When it comes to dating, I’ve always gone for older guys. That’s why I completely surprised myself a few years ago when I dated a guy who was almost 10 years younger than me. Before you call the authorities, it should be noted that I was in my early 30s and he was in his early 20s. Although I never thought I’d date someone that much younger than me, it was one of the best dating experiences I’ve had.
Here’s a few things I learned while dating a guy who was 10 years my junior:
His maturity wasn’t an issue.
Part of the reason I’ve always shied away from dating younger guys us that I just assumed they would be immature. However, when it came to communication and just how he treated me in general, this guy was years ahead of some of his 30-something male counterparts. Dating him was remarkably easy.
He was the first feminist guy I dated.
I don’t really think this has anything to do with age, but it was awesome. He was sensitive, aware, and incredibly thoughtful.
It was such a relief to date someone who wasn’t jaded.
After dating a divorced dad of three and an angry finance guy with a drinking problem, spending time with someone who didn’t have a lot of emotional baggage or a negative view of the world was such a welcome relief.
Lack of emotional baggage is a good thing.
Although my younger guy had been in relationships and had his heart broken, he hadn’t let these experiences harden him like some of his older counterparts.
We had very different relationship experiences.
With almost a decade on my side, I definitely had way more dating experience. For example, I’d co-habitated with my ex for 5+ years. He had yet to experience this kind of relationship. With that said, he never judged me for my experiences. He understood and listened with thoughtful curiosity.
I discovered what it’s like to have completely different cultural points of reference.
This became abundantly clear whenever I’d mention something from the ’90s — for example, the time I brought up MC Hammer and he had no idea who I was talking about. All the older music that I still liked listening to, his friends were into “ironically.”
His friends were young, too.
Although my guy was very mature, his age was made apparent when I visited his home and met his friends. How they lived and the things they were into totally brought me back to the days of being a college student — and not necessarily in a good way.
We were in completely different life phases.
Age might only be a number, but life phases are a very real thing. He was still in college student mode and I wasn’t. Because of this, we had different income levels and expectations for social activities. Although we managed to meet in the middle most of the time, our age gap showed when it came to differences in lifestyle.
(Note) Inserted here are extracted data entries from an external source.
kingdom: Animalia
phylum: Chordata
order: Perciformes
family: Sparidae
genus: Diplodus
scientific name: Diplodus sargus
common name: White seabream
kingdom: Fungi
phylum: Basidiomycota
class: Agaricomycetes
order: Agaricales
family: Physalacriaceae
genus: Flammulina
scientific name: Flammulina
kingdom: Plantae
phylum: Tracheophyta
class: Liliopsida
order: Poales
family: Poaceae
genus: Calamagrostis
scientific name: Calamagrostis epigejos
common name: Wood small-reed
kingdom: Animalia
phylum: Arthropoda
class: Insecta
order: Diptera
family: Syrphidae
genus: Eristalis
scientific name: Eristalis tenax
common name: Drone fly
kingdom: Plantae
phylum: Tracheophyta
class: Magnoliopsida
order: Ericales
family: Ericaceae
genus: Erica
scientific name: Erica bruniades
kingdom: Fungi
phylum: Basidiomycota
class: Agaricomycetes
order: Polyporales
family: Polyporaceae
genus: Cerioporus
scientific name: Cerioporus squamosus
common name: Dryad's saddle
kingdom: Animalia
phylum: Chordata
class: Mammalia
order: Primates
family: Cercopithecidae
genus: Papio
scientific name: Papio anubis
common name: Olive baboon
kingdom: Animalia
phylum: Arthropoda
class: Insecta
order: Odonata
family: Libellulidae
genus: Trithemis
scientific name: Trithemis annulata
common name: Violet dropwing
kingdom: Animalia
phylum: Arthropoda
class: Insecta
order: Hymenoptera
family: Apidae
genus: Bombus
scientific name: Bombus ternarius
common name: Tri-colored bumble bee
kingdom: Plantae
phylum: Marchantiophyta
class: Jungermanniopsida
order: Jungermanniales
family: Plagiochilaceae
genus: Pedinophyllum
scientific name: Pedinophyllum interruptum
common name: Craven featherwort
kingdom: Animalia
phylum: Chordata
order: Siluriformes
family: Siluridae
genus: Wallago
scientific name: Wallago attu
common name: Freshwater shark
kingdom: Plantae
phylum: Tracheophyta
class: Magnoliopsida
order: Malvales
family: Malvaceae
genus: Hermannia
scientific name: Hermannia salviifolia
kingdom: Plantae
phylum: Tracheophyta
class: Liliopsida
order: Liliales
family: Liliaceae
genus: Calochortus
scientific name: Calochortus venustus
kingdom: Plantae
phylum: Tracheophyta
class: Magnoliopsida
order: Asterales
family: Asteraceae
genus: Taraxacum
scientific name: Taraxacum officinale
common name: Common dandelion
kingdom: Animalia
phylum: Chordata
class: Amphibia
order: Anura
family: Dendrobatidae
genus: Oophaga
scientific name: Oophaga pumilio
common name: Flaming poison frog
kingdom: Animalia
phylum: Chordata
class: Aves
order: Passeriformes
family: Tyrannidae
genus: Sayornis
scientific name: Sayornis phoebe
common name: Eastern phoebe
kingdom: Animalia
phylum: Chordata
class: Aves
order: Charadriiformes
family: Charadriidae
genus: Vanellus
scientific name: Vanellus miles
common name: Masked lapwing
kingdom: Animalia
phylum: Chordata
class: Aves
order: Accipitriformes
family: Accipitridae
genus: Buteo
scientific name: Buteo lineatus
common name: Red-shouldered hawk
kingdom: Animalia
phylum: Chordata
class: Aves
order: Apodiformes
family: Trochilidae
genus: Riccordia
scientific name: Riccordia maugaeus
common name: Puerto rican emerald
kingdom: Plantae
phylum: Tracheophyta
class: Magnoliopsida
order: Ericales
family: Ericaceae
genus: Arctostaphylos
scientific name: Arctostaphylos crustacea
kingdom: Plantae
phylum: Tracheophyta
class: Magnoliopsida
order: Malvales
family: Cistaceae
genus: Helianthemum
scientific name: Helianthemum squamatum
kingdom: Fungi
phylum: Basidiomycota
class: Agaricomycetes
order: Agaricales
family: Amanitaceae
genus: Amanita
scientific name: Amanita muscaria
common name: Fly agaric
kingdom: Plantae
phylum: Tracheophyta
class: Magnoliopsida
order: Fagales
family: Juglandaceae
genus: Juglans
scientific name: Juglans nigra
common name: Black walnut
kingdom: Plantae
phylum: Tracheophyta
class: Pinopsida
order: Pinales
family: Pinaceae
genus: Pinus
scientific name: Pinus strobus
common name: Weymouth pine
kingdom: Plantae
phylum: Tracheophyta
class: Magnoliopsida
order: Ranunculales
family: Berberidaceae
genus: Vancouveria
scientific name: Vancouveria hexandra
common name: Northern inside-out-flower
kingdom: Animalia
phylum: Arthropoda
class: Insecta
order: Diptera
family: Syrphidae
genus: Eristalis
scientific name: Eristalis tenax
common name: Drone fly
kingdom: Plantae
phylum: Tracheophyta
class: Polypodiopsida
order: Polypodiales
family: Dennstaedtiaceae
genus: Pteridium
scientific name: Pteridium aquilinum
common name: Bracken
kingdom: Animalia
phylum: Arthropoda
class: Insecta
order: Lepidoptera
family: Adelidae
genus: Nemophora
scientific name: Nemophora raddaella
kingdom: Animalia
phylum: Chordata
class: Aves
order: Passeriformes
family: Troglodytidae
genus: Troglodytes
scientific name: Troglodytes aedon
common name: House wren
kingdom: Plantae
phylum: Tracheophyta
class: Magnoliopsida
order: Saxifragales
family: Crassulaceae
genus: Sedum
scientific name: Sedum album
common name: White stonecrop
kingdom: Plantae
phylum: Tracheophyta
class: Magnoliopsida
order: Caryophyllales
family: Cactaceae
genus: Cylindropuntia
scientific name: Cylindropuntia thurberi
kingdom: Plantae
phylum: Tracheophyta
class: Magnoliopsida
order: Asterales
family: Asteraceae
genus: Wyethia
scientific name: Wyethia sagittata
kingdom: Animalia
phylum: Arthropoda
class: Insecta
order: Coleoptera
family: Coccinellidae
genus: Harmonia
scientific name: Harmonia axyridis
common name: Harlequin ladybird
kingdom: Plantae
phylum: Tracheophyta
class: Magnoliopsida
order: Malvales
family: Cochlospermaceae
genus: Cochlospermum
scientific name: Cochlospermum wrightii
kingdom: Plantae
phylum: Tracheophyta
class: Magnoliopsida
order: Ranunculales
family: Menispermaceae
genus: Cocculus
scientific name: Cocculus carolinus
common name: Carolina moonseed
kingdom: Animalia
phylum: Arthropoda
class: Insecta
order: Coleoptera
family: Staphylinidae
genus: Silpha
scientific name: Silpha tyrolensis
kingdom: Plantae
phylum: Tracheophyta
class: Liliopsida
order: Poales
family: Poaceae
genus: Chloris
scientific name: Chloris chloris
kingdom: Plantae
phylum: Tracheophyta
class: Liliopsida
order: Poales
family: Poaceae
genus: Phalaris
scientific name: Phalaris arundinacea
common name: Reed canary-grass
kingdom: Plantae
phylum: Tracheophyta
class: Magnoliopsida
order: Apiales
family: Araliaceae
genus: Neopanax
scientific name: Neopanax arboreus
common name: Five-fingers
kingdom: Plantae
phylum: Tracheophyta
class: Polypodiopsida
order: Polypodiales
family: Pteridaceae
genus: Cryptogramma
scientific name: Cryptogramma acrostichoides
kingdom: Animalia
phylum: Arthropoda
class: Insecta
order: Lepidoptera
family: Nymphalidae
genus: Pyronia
He treated me like a queen.
Despite our obvious differences (which became increasingly clear as the weeks went on), one of the main reasons I’ll never regret dating my younger guy was because he treated me like a queen. He always made me feel respected and wanted, and never let me feel “old.”
Our breakup was mature.
Maybe this is more a testament to who he is as a person than age, but this was one of the easiest, most mature breakups I’ve ever been through. When it became clear that we’d probably not work out, we talked about it and decided to stay friends. No drama. No tears. Although I now can see how mismatched we were, the experience has taught me not to judge a book by it’s freshly minted cover.